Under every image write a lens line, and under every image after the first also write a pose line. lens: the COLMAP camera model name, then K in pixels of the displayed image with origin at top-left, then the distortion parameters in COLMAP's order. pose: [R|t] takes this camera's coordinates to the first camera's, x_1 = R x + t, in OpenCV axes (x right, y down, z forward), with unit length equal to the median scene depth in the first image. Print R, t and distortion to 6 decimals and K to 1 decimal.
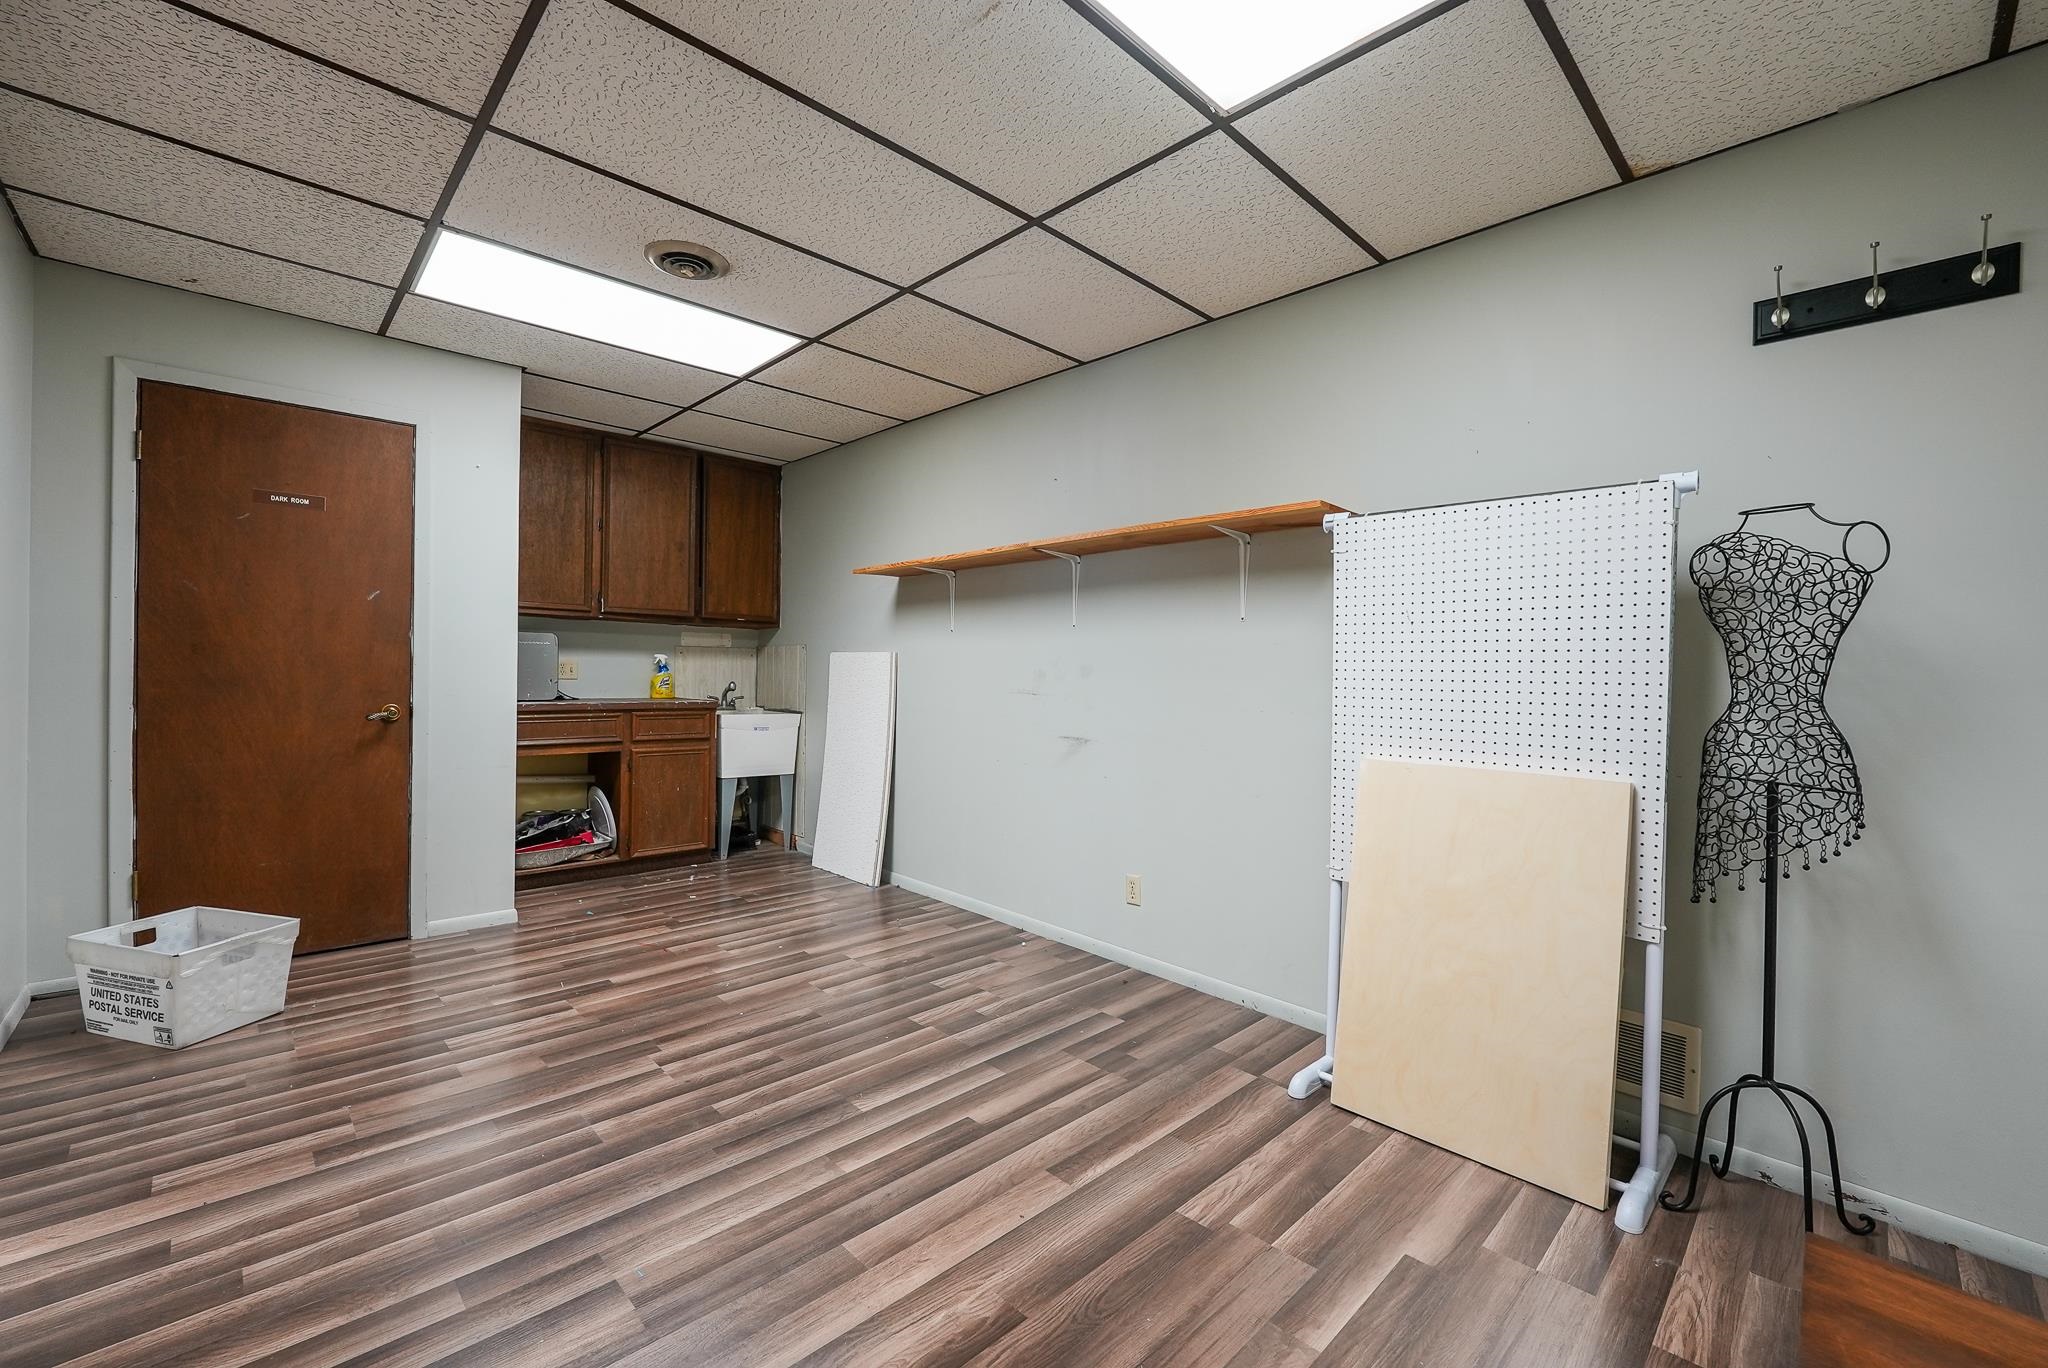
lens RADIAL K [[833.3, 0, 1025.9], [0, 833.3, 682.2], [0, 0, 1]] dist [-0.009277, -0.000094]
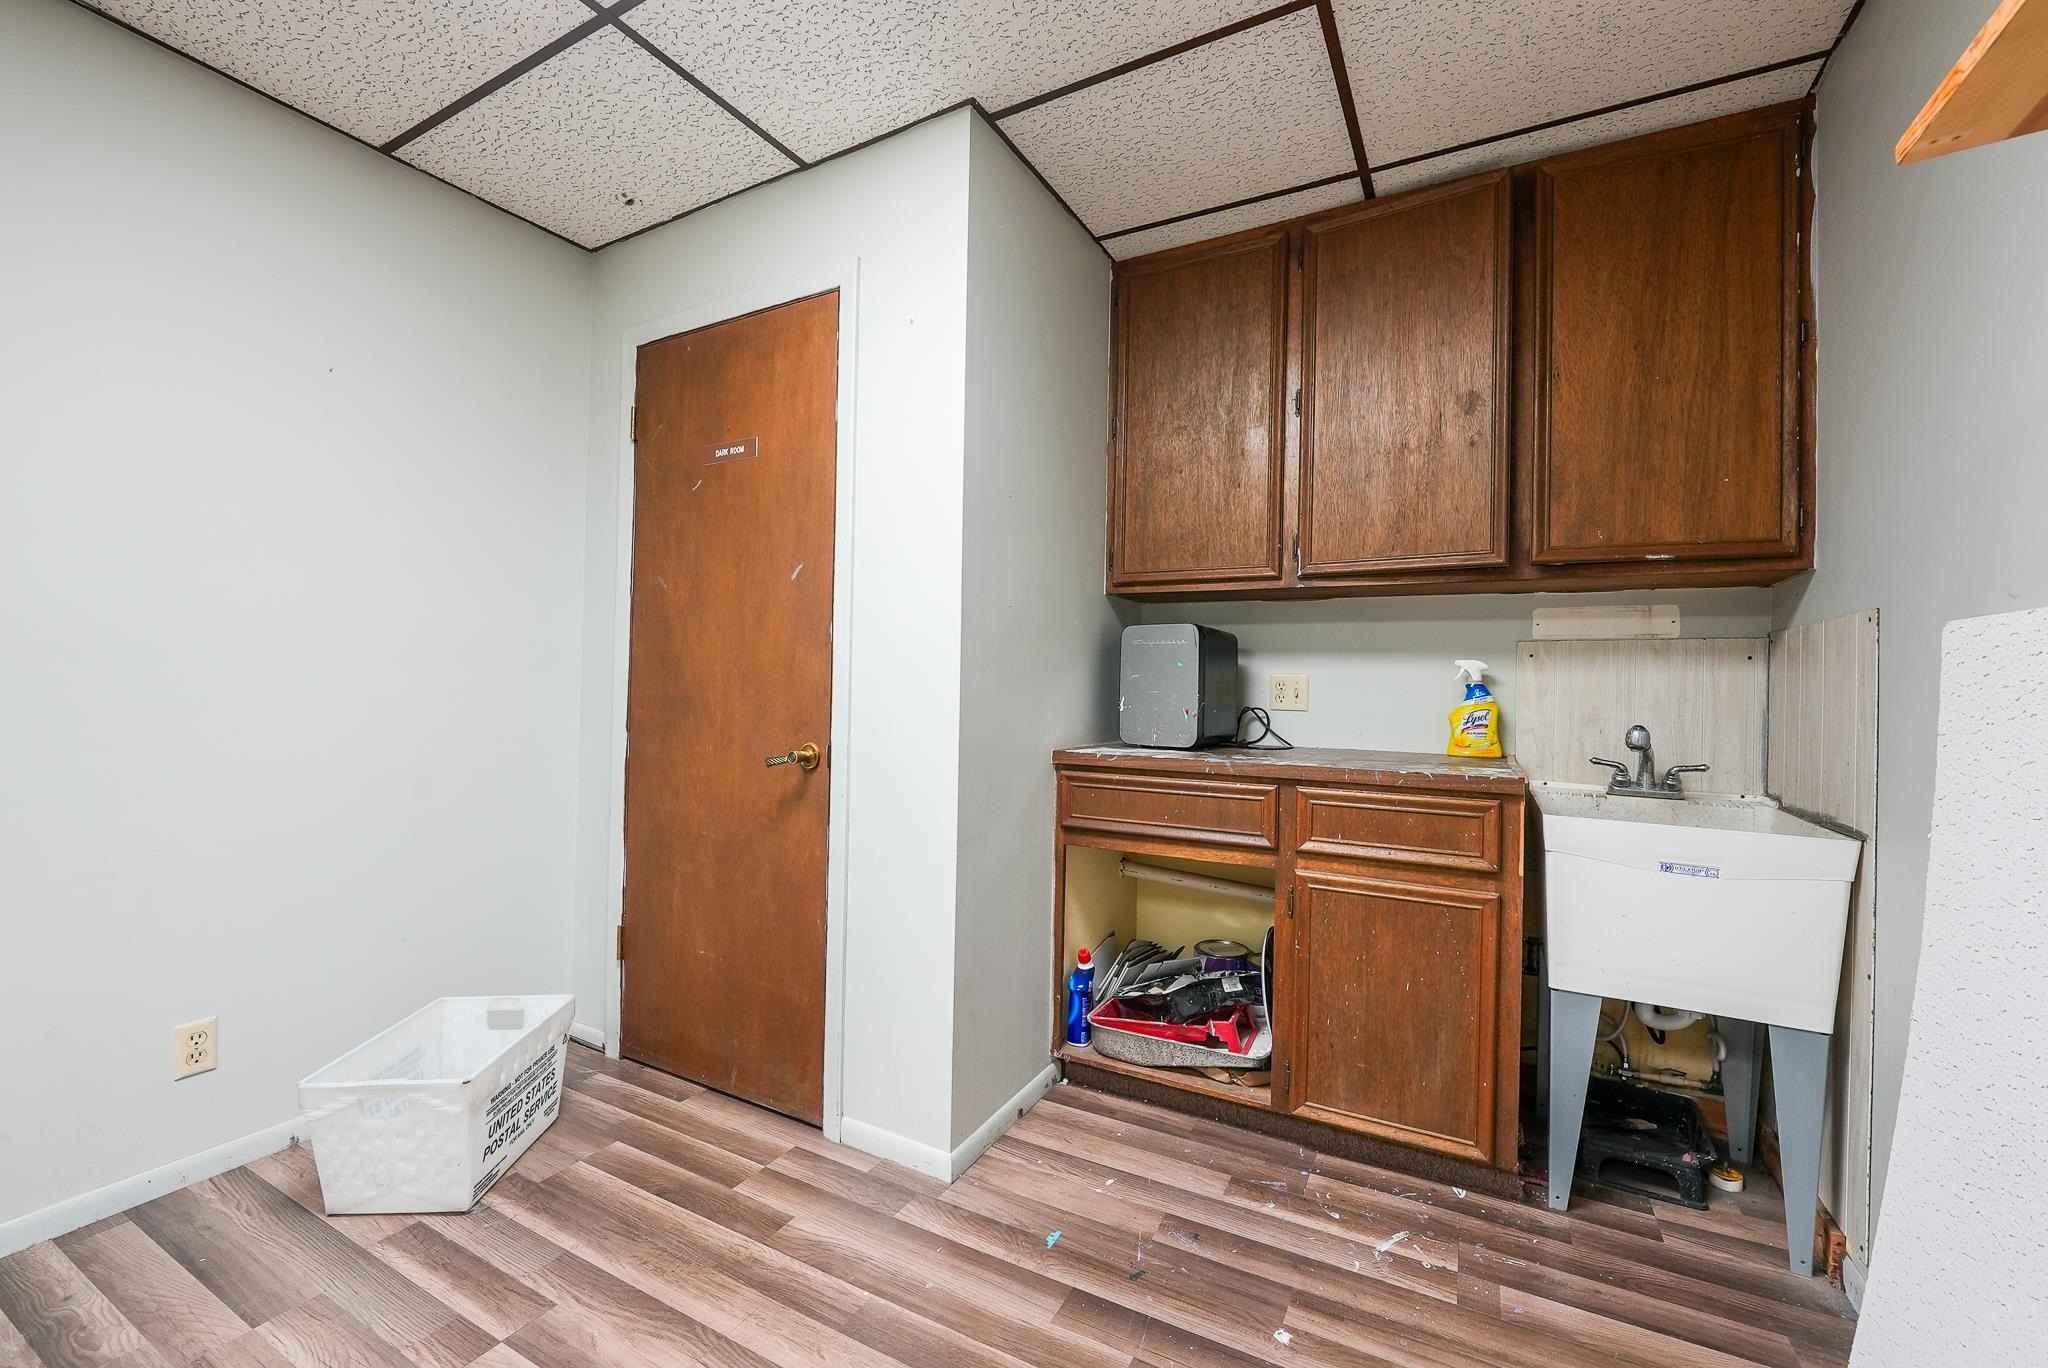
lens RADIAL K [[833.3, 0, 1025.9], [0, 833.3, 682.2], [0, 0, 1]] dist [-0.009277, -0.000094]
pose [[0.295996, -0.016503, -0.955046, -0.145344], [-0.022084, 0.999465, -0.024115, -0.009207], [0.954934, 0.028229, 0.295474, 1.197712]]
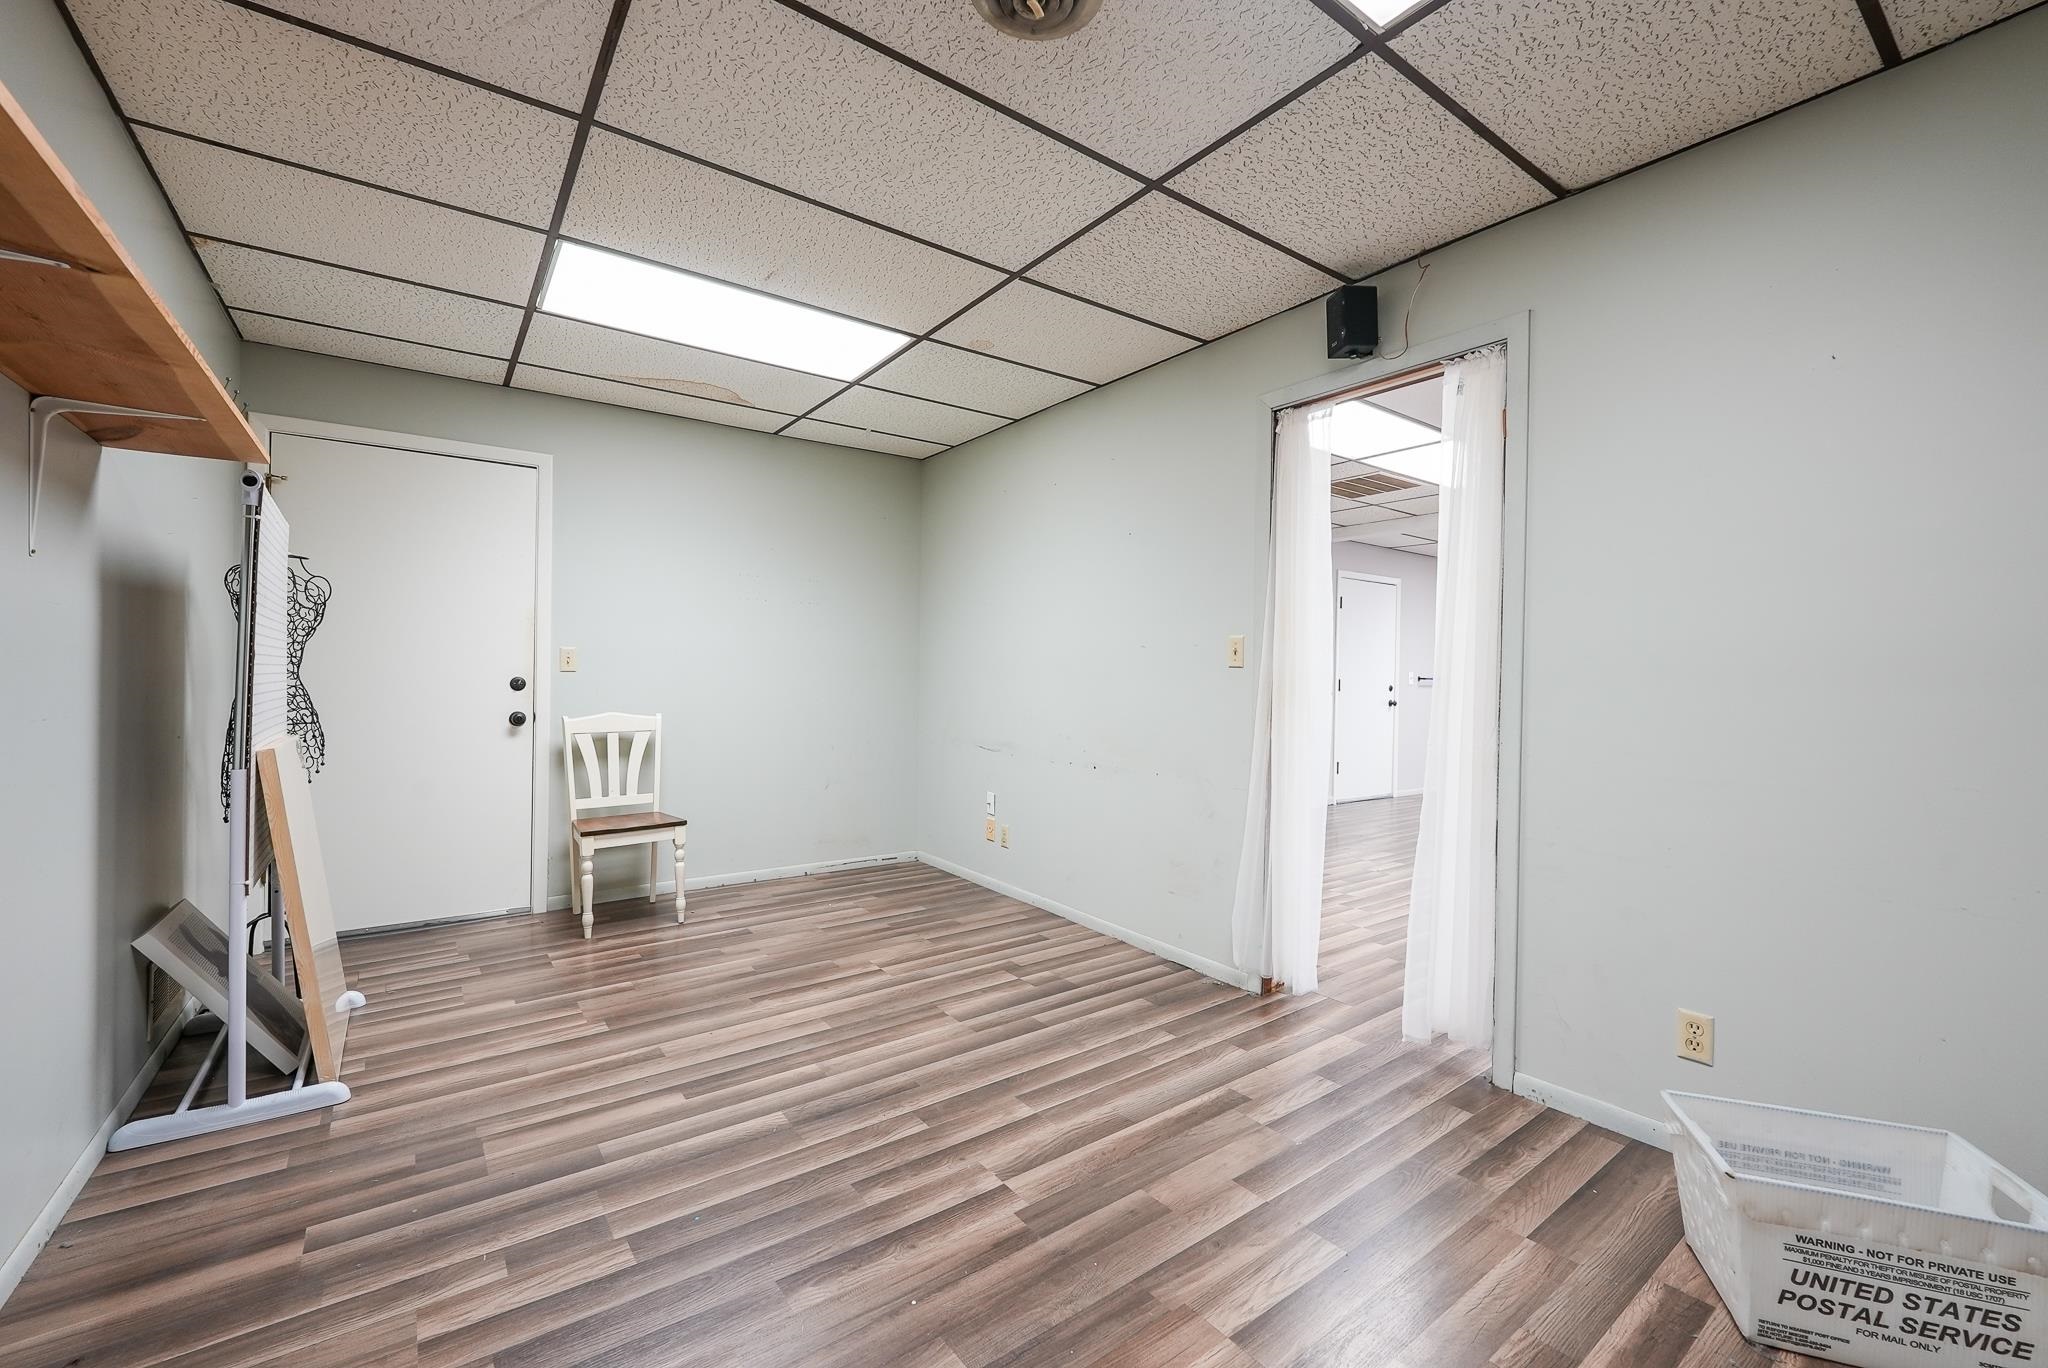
lens RADIAL K [[833.3, 0, 1025.9], [0, 833.3, 682.2], [0, 0, 1]] dist [-0.009277, -0.000094]
pose [[-0.990575, -0.032678, 0.133017, -0.485741], [-0.030894, 0.999403, 0.015456, -0.021600], [-0.133443, 0.011201, -0.990993, 1.563040]]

**WHAT TO PRODUCE**: Only the text of the records above, copied exactly, should be returned; the pictures stay out.

**EXPECTED OUTPUT**:
Under every image write a lens line, and under every image after the first also write a pose line. lens: the COLMAP camera model name, then K in pixels of the displayed image with origin at top-left, then the distortion parameters in COLMAP's order. pose: [R|t] takes this camera's coordinates to the first camera's, x_1 = R x + t, in OpenCV axes (x right, y down, z forward), with unit length equal to the median scene depth in the first image. Print R, t and distortion to 6 decimals and K to 1 decimal.
lens RADIAL K [[833.3, 0, 1025.9], [0, 833.3, 682.2], [0, 0, 1]] dist [-0.009277, -0.000094]
lens RADIAL K [[833.3, 0, 1025.9], [0, 833.3, 682.2], [0, 0, 1]] dist [-0.009277, -0.000094]
pose [[0.295996, -0.016503, -0.955046, -0.145344], [-0.022084, 0.999465, -0.024115, -0.009207], [0.954934, 0.028229, 0.295474, 1.197712]]
lens RADIAL K [[833.3, 0, 1025.9], [0, 833.3, 682.2], [0, 0, 1]] dist [-0.009277, -0.000094]
pose [[-0.990575, -0.032678, 0.133017, -0.485741], [-0.030894, 0.999403, 0.015456, -0.021600], [-0.133443, 0.011201, -0.990993, 1.563040]]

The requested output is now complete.